For Tel Aviv's young professionals hoping to buy their first home, scraping together a deposit before prices rise again has become a pressure-cooker exercise. The city’s median apartment now costs over NIS 3 million, forcing hopeful buyers to hustle for every shekel to avoid being locked out for good.
Finding faster ways to cobble together a deposit is more urgent than ever as the market jolts upward after a brief pause last year. New mortgage restrictions announced in May by the Bank of Israel—lifted slightly in June after industry backlash—tightened the screws further, making a bigger down payment essential for favourable rates. Young buyers are competing not just with veteran investors, but also with international cash buyers seeking safe havens amid turbulence from Kyiv to Paris.
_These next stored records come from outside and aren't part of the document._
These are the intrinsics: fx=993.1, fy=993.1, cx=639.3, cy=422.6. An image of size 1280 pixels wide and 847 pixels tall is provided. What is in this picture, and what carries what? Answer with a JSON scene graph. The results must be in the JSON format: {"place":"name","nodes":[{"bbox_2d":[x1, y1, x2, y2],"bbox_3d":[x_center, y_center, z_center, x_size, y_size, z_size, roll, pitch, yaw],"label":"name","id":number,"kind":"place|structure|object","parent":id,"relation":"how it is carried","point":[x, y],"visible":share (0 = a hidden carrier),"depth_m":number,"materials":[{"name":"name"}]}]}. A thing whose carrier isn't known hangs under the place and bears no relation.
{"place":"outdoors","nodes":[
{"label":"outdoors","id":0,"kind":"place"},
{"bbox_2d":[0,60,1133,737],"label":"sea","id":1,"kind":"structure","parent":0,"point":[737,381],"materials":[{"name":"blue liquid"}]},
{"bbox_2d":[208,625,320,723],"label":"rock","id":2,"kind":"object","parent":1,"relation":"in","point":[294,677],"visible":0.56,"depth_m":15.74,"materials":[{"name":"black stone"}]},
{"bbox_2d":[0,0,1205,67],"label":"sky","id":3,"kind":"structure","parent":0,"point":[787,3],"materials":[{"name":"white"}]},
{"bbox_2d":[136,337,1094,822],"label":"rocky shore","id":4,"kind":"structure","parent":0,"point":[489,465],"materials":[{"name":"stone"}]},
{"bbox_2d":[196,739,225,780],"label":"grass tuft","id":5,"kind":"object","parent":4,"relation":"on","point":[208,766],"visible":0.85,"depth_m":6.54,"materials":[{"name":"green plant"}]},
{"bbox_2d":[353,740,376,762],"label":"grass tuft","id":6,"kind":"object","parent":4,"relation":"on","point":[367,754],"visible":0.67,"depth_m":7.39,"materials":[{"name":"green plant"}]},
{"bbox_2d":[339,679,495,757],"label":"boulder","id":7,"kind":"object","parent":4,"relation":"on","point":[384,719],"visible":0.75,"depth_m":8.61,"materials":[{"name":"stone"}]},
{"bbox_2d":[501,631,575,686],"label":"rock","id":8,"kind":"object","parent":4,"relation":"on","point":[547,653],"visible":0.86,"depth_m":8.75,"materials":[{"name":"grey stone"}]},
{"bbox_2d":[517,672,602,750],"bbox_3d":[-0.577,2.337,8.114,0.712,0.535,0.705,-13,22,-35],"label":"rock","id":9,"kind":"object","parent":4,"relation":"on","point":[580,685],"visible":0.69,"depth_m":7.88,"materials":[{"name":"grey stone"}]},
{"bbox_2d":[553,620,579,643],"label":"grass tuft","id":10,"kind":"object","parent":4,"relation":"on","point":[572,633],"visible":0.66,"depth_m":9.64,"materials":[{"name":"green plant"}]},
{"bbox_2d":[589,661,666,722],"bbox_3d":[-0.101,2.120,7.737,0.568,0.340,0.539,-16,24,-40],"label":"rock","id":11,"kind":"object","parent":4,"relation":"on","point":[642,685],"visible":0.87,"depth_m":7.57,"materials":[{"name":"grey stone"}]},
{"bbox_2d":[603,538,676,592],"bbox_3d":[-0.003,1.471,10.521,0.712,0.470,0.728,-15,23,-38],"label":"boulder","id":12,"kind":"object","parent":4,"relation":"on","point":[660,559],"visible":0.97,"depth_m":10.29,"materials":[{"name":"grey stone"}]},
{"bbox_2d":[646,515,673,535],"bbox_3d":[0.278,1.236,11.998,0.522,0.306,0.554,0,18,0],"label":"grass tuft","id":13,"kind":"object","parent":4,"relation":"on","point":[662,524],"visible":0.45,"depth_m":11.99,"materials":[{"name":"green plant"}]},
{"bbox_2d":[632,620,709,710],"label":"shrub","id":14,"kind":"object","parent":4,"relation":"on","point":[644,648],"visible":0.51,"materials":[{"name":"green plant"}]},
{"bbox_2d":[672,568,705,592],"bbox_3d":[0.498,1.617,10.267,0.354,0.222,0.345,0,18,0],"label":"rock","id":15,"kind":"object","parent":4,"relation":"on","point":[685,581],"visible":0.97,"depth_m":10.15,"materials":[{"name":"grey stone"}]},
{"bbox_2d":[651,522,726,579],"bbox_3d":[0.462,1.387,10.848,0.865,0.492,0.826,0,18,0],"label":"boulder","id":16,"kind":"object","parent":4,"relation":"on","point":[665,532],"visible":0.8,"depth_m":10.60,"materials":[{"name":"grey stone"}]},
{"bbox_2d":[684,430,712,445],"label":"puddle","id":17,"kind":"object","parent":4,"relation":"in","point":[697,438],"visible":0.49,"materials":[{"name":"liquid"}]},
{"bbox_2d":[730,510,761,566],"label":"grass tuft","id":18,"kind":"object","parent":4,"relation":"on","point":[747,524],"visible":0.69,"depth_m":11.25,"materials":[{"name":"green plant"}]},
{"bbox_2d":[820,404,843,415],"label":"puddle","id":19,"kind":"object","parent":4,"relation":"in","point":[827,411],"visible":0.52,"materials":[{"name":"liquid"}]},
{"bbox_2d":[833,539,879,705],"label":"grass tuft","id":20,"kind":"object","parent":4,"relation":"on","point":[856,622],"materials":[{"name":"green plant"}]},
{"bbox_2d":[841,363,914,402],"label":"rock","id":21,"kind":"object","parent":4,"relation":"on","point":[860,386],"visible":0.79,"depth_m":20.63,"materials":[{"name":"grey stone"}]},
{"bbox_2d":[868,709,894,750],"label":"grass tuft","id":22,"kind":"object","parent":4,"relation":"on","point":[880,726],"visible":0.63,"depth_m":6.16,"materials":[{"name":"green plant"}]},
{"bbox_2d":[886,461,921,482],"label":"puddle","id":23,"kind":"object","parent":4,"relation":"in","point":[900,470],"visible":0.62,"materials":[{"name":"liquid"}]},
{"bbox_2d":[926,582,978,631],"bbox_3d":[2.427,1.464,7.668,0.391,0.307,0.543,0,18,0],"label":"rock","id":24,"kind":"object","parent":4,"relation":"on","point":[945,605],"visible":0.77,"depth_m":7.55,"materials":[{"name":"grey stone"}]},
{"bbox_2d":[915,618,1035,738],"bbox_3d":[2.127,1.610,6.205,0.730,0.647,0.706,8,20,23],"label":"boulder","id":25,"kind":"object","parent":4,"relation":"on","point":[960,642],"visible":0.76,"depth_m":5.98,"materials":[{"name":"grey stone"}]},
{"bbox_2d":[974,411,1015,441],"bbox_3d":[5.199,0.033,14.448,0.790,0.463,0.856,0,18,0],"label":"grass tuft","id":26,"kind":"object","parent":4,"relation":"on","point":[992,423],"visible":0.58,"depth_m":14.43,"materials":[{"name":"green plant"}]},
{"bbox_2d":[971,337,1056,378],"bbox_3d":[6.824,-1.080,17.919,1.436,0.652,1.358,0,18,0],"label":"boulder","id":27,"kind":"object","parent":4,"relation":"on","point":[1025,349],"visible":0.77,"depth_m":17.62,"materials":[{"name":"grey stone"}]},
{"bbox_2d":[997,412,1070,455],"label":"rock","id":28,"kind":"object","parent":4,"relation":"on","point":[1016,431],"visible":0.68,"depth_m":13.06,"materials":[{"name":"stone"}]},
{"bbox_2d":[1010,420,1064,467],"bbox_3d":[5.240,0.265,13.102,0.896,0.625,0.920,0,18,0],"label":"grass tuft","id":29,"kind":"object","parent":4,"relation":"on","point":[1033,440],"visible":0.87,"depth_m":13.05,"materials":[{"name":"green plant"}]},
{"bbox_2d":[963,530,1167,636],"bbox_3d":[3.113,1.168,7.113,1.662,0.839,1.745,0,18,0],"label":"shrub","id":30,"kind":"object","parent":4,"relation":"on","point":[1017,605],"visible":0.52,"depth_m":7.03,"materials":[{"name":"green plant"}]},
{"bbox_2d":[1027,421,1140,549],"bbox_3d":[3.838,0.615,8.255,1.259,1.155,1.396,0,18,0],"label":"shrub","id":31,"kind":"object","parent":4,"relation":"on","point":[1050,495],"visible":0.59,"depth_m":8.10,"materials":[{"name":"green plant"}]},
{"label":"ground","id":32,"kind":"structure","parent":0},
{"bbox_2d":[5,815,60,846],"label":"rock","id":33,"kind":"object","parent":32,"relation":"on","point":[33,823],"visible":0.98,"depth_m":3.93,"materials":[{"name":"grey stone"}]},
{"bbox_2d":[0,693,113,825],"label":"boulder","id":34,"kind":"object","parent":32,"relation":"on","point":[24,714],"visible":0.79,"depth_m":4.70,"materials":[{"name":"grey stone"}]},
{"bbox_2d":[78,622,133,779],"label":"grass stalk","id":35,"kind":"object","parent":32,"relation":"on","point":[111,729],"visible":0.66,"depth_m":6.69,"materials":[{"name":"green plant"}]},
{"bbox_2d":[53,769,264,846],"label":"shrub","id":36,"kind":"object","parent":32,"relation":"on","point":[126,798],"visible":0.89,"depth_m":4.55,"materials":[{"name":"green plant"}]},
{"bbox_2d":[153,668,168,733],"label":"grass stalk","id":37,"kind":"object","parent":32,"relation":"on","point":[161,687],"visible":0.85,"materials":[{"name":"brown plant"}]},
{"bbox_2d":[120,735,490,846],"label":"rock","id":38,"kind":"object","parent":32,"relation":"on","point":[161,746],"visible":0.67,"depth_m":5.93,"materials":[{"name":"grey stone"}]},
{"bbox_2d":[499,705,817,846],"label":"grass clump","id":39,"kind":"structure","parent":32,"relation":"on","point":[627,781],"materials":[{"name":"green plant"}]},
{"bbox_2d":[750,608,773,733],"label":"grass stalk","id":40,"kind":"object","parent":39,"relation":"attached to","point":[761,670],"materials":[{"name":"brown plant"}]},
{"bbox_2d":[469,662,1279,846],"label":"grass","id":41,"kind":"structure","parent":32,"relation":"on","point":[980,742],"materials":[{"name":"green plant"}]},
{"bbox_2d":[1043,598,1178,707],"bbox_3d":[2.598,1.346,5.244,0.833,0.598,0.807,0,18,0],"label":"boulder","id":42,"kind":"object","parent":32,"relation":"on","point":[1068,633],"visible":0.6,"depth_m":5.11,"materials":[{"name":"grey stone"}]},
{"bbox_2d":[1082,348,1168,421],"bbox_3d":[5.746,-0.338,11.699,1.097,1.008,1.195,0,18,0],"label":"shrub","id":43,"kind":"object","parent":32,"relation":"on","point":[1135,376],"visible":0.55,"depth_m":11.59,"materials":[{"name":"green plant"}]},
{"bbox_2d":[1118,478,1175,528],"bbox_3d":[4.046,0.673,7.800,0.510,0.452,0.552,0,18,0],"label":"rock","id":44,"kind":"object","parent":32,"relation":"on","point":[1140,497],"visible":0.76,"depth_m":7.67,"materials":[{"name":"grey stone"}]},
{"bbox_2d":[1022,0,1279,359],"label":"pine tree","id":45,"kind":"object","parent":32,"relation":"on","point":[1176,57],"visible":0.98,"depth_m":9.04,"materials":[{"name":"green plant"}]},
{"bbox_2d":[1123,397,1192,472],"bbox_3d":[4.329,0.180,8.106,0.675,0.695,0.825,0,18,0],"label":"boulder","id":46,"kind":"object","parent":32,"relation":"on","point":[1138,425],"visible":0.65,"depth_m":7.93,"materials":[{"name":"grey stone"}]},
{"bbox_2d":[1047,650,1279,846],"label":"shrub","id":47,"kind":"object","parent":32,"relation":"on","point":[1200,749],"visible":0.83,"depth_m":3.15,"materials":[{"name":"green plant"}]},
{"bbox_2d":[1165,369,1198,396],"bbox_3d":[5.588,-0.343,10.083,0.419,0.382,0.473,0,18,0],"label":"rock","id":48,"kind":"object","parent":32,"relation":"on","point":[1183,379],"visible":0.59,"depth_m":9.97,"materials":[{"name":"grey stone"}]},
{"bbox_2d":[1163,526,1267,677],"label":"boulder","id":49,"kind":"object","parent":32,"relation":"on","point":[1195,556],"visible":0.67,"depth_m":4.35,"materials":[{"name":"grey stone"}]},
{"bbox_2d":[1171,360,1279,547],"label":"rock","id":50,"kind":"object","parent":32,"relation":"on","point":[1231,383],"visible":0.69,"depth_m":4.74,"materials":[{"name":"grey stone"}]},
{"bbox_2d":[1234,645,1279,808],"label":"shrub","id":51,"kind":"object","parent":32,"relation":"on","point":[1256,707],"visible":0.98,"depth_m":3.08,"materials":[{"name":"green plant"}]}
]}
The pressure is acute in Tel Aviv’s buzziest corridors. In the Gordon–Dizengoff triangle, a standard 3-room apartment listed last week for NIS 3.6 million. Even in more accessible neighbourhoods like Florentin or Shapira, modest 2-bedrooms routinely hit NIS 2.3 million and up. For a first-time buyer facing a 25% deposit requirement, that means scraping together anywhere from NIS 575,000 to NIS 900,000—plus closing costs.
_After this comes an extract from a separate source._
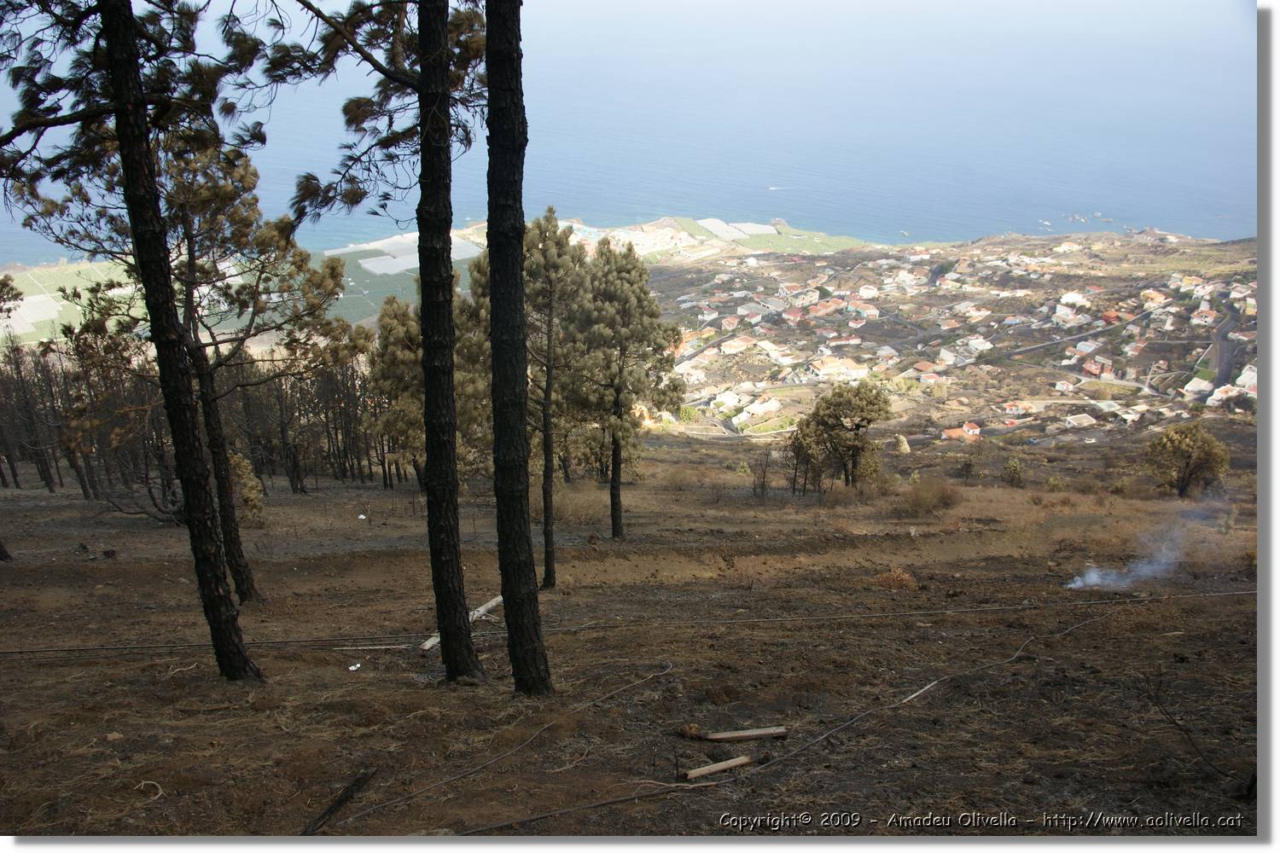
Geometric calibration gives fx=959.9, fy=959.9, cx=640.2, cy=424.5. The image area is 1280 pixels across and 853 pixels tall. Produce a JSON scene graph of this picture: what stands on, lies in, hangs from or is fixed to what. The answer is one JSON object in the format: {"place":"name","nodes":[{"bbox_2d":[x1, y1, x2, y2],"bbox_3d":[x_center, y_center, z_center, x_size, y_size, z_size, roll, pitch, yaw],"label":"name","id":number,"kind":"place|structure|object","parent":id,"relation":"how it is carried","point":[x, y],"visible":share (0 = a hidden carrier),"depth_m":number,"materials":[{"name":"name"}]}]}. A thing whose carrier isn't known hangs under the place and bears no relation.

Some local programs are offering a lifeline. The city’s "Buyer's Price" (Mehir LeMishtaken) lottery, coordinated by the Ministry of Construction & Housing, re-launched in 2026 after a two-year freeze, with 420 units available across the Givat HaTmarim and Yad Eliyahu sites. The municipal council has also partnered with Bank Hapoalim on a pilot scheme offering deposit-matching accounts for singles under 35, capping deposits at NIS 200,000. Officials at the Tel Aviv-Yafo Municipality say demand for spots in the city’s first-time buyer seminars at Charles Clore Park doubled this summer.
Numbers from the Israeli Central Bureau of Statistics underline the problem: the average price for a new apartment in Tel Aviv in Q2 2026 reached NIS 3.21 million, up 3.8% from the previous quarter. The average salary in the Tel Aviv metropolitan area, meanwhile, is NIS 13,650 per month. For savers putting away 30% each month, that’s under NIS 50,000 a year. At that rate, scraping together a median down payment takes at least a decade—even longer when factoring rental costs in areas like Neve Tzedek and Lev HaIr, where rents have jumped 10% year-on-year.
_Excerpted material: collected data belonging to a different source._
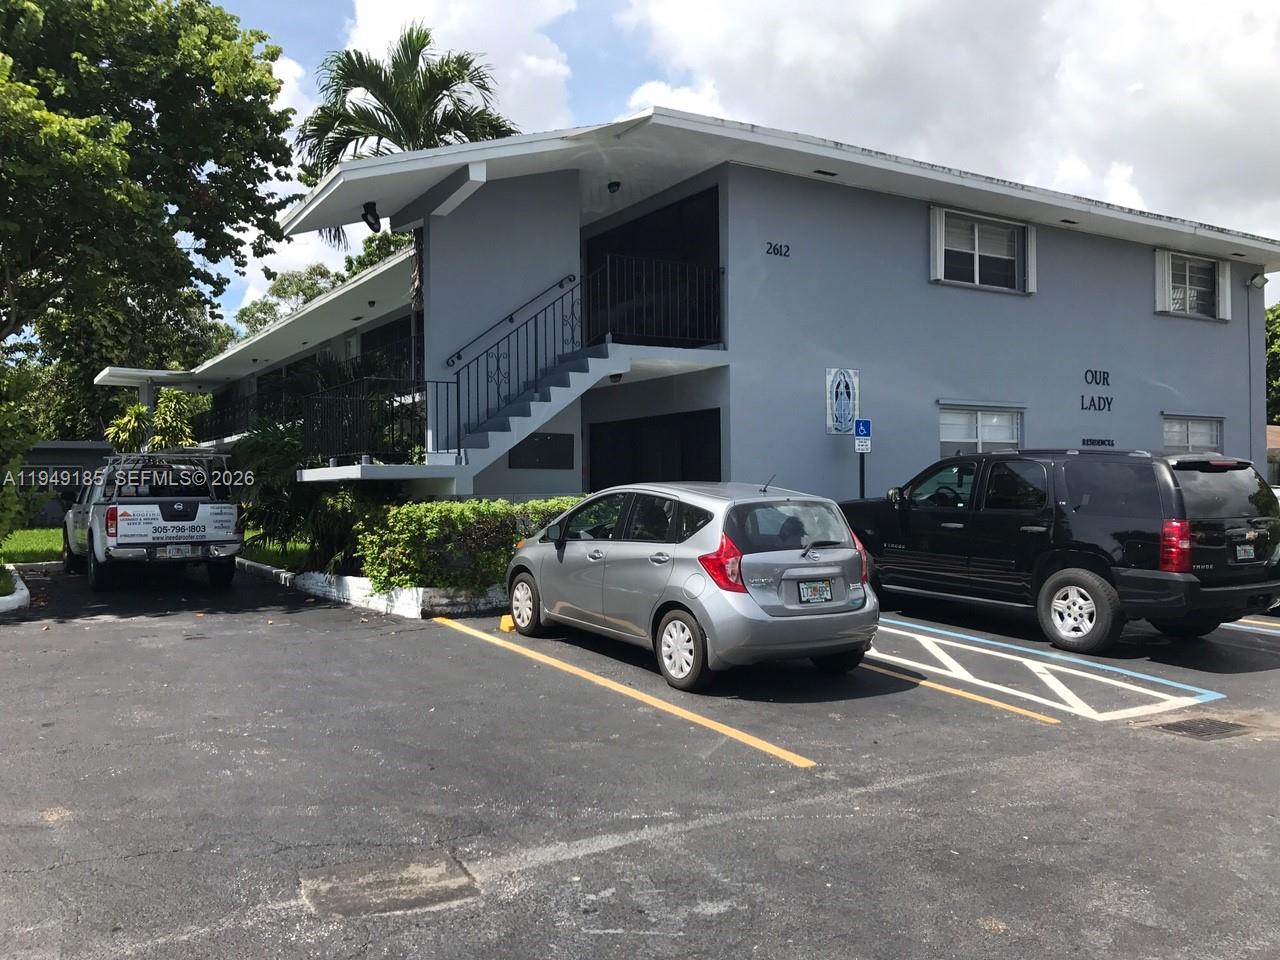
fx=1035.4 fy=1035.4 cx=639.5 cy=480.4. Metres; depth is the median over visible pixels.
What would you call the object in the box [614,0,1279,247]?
cloud
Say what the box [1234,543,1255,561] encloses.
license plate
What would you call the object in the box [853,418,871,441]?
parking sign
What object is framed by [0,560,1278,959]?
parking lot
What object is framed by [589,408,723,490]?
screened opening
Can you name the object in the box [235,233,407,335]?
tree
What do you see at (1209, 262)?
window
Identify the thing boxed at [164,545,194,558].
license plate
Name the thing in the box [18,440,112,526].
building
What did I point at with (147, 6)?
tree
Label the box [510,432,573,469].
wall panel
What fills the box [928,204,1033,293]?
window
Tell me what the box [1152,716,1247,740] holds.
storm drain
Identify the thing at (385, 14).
cloud
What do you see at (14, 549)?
lawn
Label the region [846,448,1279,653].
black suv
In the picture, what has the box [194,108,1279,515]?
building
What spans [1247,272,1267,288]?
floodlight
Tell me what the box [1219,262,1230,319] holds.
shutter
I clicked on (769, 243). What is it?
house number
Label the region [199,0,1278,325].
sky
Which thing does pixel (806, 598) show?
license plate
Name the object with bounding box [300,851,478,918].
asphalt patch
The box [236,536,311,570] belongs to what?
lawn
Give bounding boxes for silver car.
[501,479,877,692]
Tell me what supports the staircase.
attached to the building at (1164, 321)
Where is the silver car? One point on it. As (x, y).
(608, 579)
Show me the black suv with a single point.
(1079, 541)
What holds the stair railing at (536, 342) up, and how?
on the staircase
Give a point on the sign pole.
(862, 485)
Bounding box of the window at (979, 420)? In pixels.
[938,403,1022,455]
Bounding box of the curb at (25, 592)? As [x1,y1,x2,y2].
[1,567,30,614]
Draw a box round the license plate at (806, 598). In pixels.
[797,578,834,603]
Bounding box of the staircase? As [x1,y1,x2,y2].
[284,347,727,489]
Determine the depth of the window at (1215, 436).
18.55 m
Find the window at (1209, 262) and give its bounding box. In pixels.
[1159,250,1227,318]
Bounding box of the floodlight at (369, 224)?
[360,201,381,230]
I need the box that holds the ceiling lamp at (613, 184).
[606,180,621,193]
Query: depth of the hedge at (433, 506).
12.02 m
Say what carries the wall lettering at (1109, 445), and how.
attached to the building at (1164, 321)
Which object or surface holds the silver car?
on the parking lot
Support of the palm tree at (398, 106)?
on the ground
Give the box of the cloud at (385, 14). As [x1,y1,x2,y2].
[342,0,579,135]
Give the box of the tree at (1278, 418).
[1266,302,1279,427]
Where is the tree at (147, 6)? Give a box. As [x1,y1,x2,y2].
[0,0,293,378]
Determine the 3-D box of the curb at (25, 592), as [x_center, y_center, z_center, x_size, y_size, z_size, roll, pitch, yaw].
[-8.492,1.436,12.239,1.835,0.263,4.262,0,0,-32]
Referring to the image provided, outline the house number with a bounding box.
[765,241,790,257]
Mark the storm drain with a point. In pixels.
(1188, 727)
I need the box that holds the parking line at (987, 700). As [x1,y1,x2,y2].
[860,658,1055,722]
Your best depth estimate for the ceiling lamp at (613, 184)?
15.06 m
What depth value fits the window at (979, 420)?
16.13 m
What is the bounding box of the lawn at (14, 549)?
[1,527,62,566]
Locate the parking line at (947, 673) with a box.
[870,617,1228,722]
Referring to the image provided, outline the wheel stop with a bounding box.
[498,613,515,633]
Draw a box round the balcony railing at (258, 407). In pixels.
[199,383,304,441]
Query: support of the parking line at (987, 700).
on the parking lot
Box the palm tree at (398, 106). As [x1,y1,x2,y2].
[294,24,521,310]
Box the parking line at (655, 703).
[441,619,815,770]
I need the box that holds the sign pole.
[857,446,866,497]
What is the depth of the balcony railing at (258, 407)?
28.56 m
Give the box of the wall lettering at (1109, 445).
[1081,437,1114,447]
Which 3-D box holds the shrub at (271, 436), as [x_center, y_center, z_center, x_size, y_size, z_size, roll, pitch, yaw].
[-5.208,0.201,16.019,2.424,2.521,3.022,0,0,-32]
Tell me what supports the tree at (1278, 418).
on the ground
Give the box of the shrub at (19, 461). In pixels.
[0,362,46,544]
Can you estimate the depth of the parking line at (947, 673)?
8.00 m
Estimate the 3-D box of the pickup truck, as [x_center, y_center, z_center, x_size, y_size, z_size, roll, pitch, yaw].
[-7.726,0.548,16.219,2.069,1.938,5.402,0,0,-32]
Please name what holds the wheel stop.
on the parking lot
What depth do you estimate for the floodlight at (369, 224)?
14.49 m
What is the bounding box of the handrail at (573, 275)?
[443,272,581,369]
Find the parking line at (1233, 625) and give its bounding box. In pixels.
[1220,617,1279,634]
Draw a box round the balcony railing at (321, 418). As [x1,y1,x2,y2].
[303,374,431,467]
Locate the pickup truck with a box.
[59,450,242,591]
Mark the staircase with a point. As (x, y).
(597, 377)
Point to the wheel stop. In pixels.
(507, 619)
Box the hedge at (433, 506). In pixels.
[355,495,580,591]
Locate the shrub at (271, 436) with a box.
[229,418,335,566]
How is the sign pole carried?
on the ground
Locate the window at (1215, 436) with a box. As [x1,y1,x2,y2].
[1161,414,1223,454]
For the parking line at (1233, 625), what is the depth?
10.39 m
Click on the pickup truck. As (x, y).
(107, 523)
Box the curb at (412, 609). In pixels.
[239,558,506,619]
Banks are also scrutinising deposits more closely since a March order from the Bank of Israel targeting money-laundering risks in foreign transfers. Mortgage advisors from two Bialik Street branches confirm a recent rise in rejections for applicants reliant on family help from abroad.
With incentives limited and competition fierce, buyers are increasingly tapping secondary savings paths: mid-term deposit accounts at Bank Leumi with above-inflation interest, group purchases in the upcoming Bavli towers, and city-backed "roommate-to-ownership" schemes. Mortgage comparison services—like Mashkanta Market, based out of Rothschild Boulevard—are also seeing a spike in first-home inquiries, with more buyers opting to lock in rates ahead of the next round of price hikes now widely anticipated for Q4.
Experts advise would-be first homeowners to time entries to city lotteries, consider districts like Kiryat Shalom for lower entry prices, and harness every bonus and discount, such as young buyer purchase-tax breaks, while they're still on offer. With new developments due east of Namir Road promising hundreds of additional units by late 2027, today’s savers may only have a narrow window before the next price jump puts those first keys further out of reach.